Title: **The Sine-beta process: DLR equations and applications**

Abstract: One-dimensional log-gases, or Beta-ensembles, are statistical physics models finding an incarnation in random matrix theory. Their limit behavior at microscopic scale is known as the Sine-beta process, its original description involves systems of coupled SDE's. In a joint work with D. Dereudre, A. Hardy, and M. Maïda, we give a new description of Sine-beta as an "infinite volume Gibbs measure", using the Dobrushin-Lanford-Ruelle (DLR) formalism, and we use it to prove the rigidity of the process, in the sense of Ghosh-Peres. Another application is a CLT for fluctuations of linear statistics.

## November 22, Thanksgiving Break, No Seminar

## Monday, November 26, 4pm, Van Vleck 911 Vadim Gorin, MIT

** Please note the unusual day, time,
and room.**

Title: **Macroscopic fluctuations through Schur generating functions**

Abstract: I will talk about a special class of large-dimensional stochastic systems with strong correlations. The main examples will be random tilings, non-colliding random walks, eigenvalues of random matrices, and measures governing decompositions of group representations into irreducible components.

It is believed that macroscopic fluctuations in such systems are universally described by log-correlated Gaussian fields. I will present an approach to handle this question based on the notion of the Schur generating function of a probability distribution, and explain how it leads to a rigorous confirmation of this belief in a variety of situations.

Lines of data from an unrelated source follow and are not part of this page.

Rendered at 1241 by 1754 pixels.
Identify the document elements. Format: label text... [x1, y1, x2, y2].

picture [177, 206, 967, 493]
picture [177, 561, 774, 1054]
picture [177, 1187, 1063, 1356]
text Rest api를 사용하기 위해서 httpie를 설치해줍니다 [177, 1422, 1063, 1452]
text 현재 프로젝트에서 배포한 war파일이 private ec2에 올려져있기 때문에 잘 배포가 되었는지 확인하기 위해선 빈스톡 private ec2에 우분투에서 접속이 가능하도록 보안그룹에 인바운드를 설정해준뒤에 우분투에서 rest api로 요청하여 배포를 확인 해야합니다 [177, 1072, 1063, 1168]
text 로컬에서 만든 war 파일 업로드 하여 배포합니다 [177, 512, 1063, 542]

## Wednesday, December 5, Subhabrata Sen, MIT and Microsoft Research New England

** Please note the unusual day and time **

Title: **Random graphs, Optimization, and Spin glasses**

Abstract: Combinatorial optimization problems are ubiquitous in diverse mathematical applications. The desire to understand their “typical” behavior motivates a study of these problems on random instances. In spite of a long and rich history, many natural questions in this domain are still intractable to rigorous mathematical analysis. Graph cut problems such as Max-Cut and Min-bisection are canonical examples in this class. On the other hand, physicists study these questions using the non-rigorous “replica” and “cavity” methods, and predict complex, intriguing features. In this talk, I will describe some recent progress in our understanding of their typical properties on random graphs, obtained via connections to the theory of mean-field spin glasses. The new techniques are broadly applicable, and lead to novel algorithmic and statistical consequences.